§ WHAT IS EXPECTED: Extract every line of the records below word for word, leaving out the pictures.

START SOURCE MATERIAL

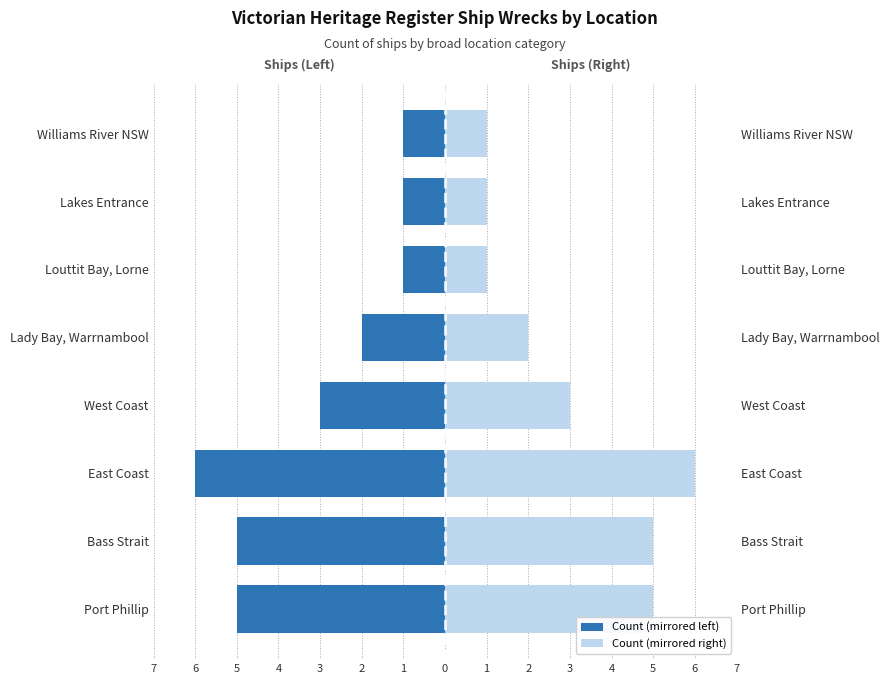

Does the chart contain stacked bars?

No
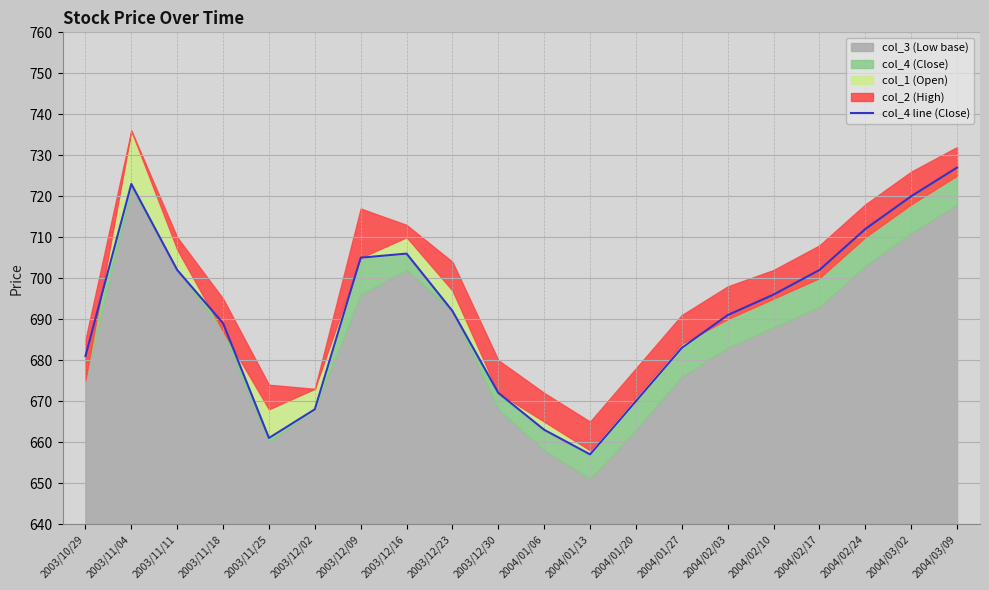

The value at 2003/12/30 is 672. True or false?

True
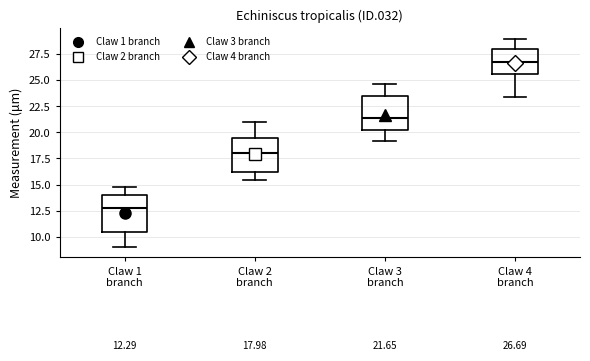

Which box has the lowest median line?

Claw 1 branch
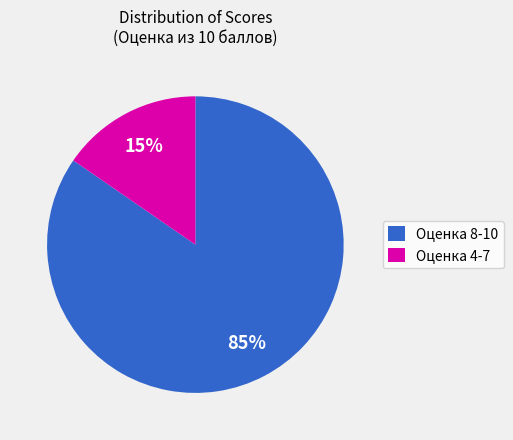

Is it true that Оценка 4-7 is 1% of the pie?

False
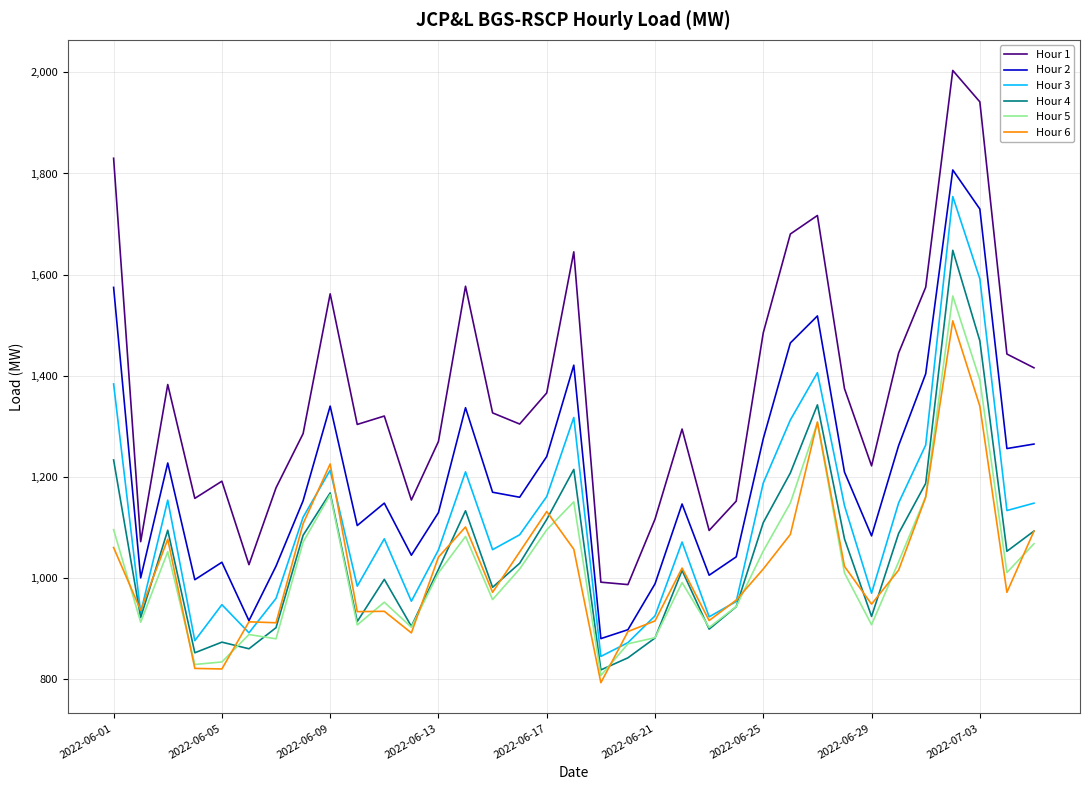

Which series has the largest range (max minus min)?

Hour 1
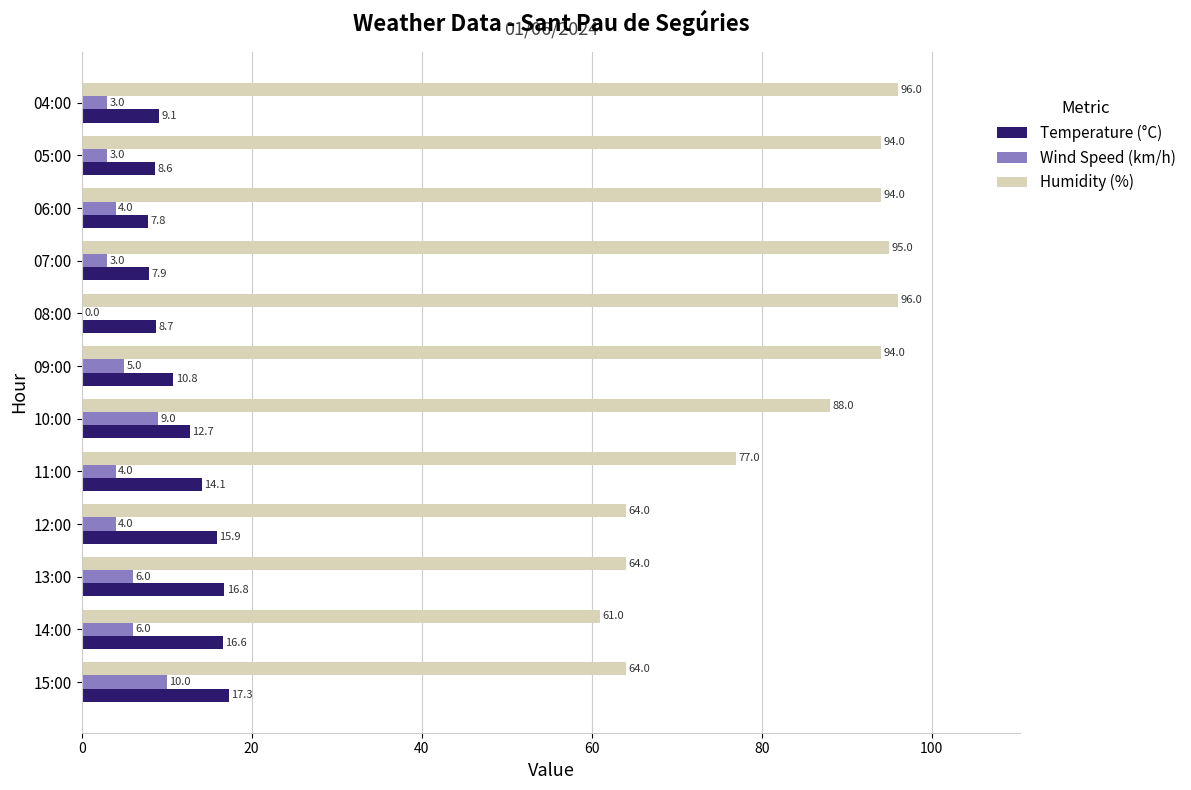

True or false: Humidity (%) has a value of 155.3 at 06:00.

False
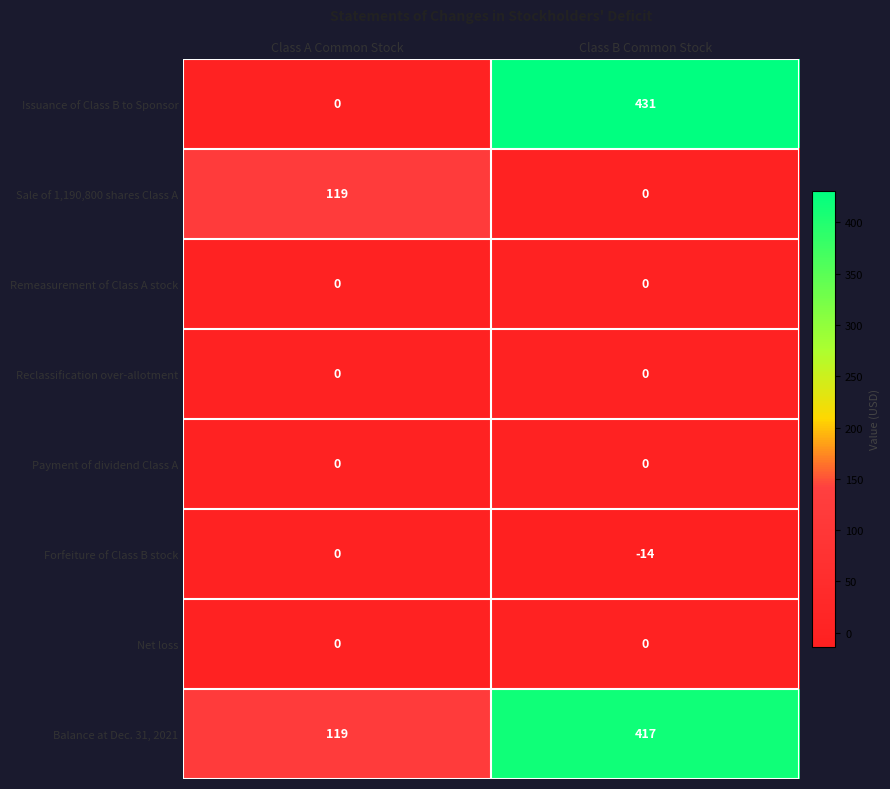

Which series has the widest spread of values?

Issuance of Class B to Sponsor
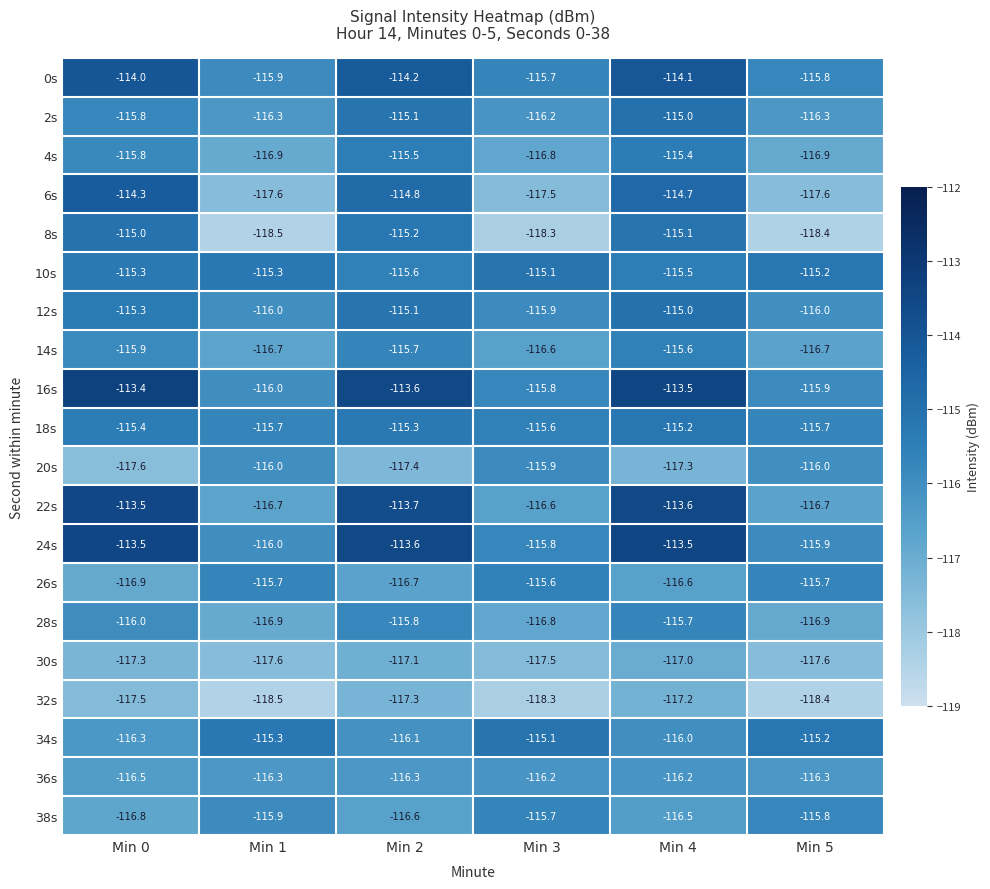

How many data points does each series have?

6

END SOURCE MATERIAL

§ ANSWER AREA:
Does the chart contain stacked bars?

No

The value at 2003/12/30 is 672. True or false?

True

Which box has the lowest median line?

Claw 1 branch

Is it true that Оценка 4-7 is 1% of the pie?

False

Which series has the largest range (max minus min)?

Hour 1

True or false: Humidity (%) has a value of 155.3 at 06:00.

False

Which series has the widest spread of values?

Issuance of Class B to Sponsor

How many data points does each series have?

6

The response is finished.